**WHAT NEEDS TO BE DONE:**
Transcribe exactly the lines that fall between the one holding "6: (802, 134, 425.41)" and the one holding "25: (542, 253, 74.46)", inclusive, from the entries below.

**THE DATA:**
────────────────────────────────────────

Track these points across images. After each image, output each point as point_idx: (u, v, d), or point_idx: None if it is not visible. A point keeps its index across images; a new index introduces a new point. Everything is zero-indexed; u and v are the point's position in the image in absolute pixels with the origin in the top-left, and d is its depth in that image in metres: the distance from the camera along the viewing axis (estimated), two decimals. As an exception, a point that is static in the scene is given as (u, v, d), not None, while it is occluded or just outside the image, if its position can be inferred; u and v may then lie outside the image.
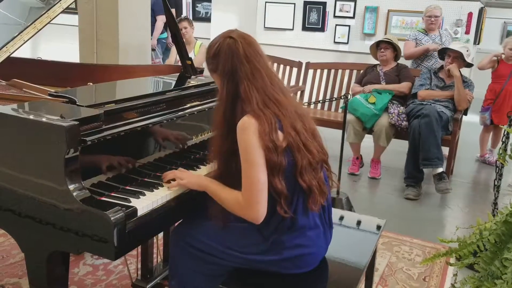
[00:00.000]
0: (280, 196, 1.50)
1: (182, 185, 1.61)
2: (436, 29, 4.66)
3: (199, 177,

────────────────────────────────────────

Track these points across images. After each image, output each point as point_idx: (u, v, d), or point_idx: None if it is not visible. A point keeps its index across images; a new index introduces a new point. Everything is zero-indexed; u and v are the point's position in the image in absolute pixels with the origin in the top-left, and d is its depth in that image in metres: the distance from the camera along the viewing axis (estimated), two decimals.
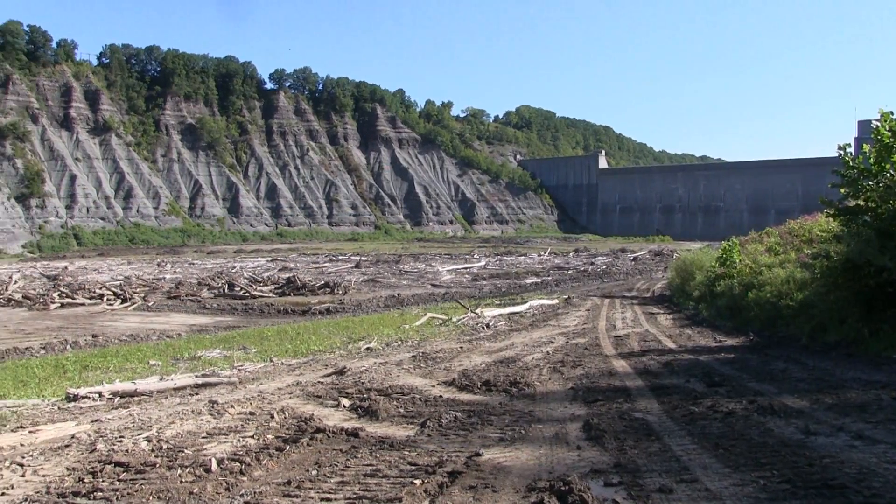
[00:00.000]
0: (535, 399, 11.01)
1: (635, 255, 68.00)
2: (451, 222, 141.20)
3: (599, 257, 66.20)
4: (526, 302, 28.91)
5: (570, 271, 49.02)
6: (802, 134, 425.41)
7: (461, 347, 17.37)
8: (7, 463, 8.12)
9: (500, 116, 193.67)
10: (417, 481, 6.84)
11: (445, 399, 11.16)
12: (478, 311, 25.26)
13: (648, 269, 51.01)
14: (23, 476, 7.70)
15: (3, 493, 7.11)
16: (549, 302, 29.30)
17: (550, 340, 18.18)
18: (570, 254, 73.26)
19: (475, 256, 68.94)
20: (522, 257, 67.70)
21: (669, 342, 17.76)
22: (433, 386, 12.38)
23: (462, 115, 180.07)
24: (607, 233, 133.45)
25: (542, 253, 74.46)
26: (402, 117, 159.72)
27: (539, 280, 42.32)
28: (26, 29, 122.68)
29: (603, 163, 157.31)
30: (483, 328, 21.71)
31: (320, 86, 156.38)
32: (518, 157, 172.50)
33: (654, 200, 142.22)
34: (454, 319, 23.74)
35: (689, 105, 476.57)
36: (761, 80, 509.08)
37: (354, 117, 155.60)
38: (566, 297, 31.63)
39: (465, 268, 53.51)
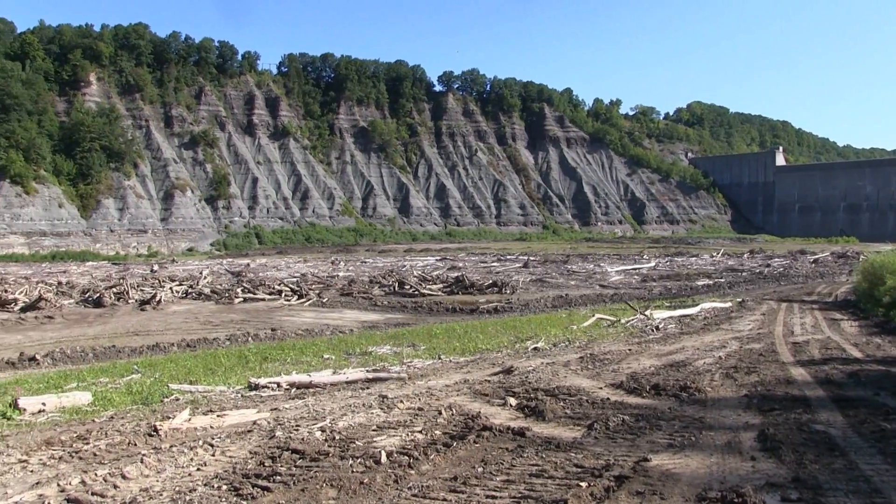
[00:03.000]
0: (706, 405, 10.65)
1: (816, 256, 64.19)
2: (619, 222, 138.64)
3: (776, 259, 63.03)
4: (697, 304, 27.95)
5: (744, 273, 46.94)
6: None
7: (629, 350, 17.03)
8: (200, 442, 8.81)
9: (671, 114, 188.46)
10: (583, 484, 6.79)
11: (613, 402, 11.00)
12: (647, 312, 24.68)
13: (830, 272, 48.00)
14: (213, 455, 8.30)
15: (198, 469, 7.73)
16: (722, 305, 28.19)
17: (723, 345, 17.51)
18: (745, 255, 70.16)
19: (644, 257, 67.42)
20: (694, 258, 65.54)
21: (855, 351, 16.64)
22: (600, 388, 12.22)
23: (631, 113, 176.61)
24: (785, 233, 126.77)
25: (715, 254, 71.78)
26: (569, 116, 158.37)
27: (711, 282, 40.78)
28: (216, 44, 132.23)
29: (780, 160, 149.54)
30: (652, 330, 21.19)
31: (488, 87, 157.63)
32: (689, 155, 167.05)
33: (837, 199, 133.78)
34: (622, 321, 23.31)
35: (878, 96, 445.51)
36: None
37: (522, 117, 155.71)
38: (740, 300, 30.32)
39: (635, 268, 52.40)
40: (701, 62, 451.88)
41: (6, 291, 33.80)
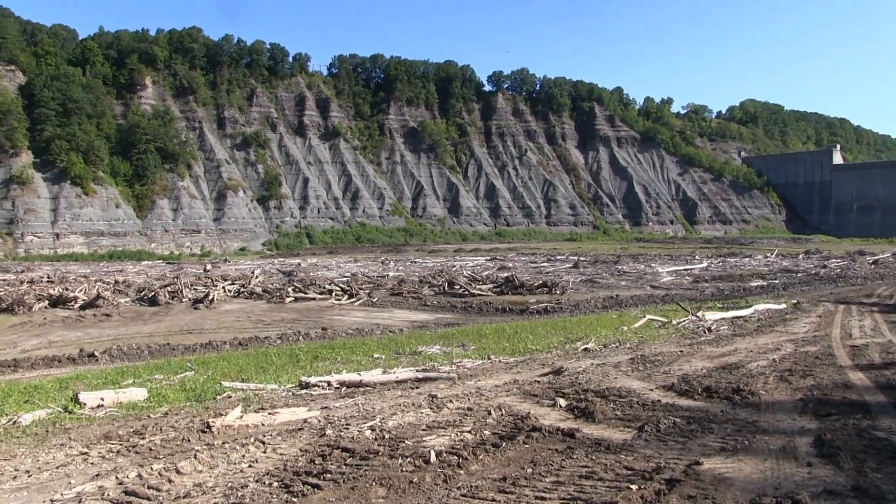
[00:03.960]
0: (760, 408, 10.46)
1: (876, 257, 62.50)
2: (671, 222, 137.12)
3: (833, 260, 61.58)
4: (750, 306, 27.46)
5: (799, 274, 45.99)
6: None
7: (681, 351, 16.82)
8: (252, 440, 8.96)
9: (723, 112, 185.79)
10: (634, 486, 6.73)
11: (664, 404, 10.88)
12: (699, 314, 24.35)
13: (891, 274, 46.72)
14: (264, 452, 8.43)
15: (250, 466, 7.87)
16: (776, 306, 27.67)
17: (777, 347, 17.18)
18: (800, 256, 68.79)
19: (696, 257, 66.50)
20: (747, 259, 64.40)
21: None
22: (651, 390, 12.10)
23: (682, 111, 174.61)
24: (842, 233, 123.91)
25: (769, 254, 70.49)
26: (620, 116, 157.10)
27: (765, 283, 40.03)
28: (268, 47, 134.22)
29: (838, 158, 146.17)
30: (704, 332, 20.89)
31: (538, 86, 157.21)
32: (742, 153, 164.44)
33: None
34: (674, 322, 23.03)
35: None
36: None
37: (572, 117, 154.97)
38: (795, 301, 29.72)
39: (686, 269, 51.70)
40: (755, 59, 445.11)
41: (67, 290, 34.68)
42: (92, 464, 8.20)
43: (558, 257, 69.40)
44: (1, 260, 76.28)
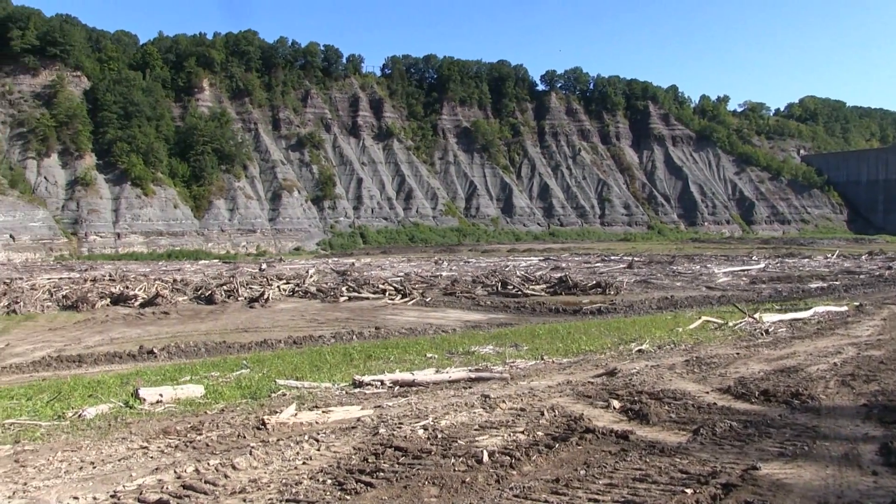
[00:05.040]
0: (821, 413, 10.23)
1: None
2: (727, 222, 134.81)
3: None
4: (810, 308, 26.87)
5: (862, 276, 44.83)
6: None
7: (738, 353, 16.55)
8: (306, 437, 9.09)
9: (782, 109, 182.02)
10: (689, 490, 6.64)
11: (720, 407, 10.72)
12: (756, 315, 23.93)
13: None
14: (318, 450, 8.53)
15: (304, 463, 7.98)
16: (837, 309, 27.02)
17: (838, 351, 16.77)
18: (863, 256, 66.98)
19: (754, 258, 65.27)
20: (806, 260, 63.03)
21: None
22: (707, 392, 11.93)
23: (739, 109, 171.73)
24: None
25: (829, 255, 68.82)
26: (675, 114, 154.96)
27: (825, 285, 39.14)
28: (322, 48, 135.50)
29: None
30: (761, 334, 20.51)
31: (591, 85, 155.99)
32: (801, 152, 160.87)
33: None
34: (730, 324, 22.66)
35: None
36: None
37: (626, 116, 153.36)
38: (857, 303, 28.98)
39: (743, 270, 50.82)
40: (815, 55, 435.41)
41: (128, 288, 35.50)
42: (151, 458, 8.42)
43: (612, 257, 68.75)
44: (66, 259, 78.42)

────────────────────────────────────────

**WORKED SOLUTION:**
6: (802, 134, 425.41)
7: (461, 347, 17.37)
8: (7, 463, 8.12)
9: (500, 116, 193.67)
10: (417, 481, 6.84)
11: (445, 399, 11.16)
12: (478, 311, 25.26)
13: (648, 269, 51.01)
14: (23, 476, 7.70)
15: (3, 493, 7.11)
16: (549, 302, 29.30)
17: (550, 340, 18.18)
18: (570, 254, 73.26)
19: (475, 256, 68.94)
20: (522, 257, 67.70)
21: (669, 342, 17.76)
22: (433, 386, 12.38)
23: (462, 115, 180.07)
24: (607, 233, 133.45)
25: (542, 253, 74.46)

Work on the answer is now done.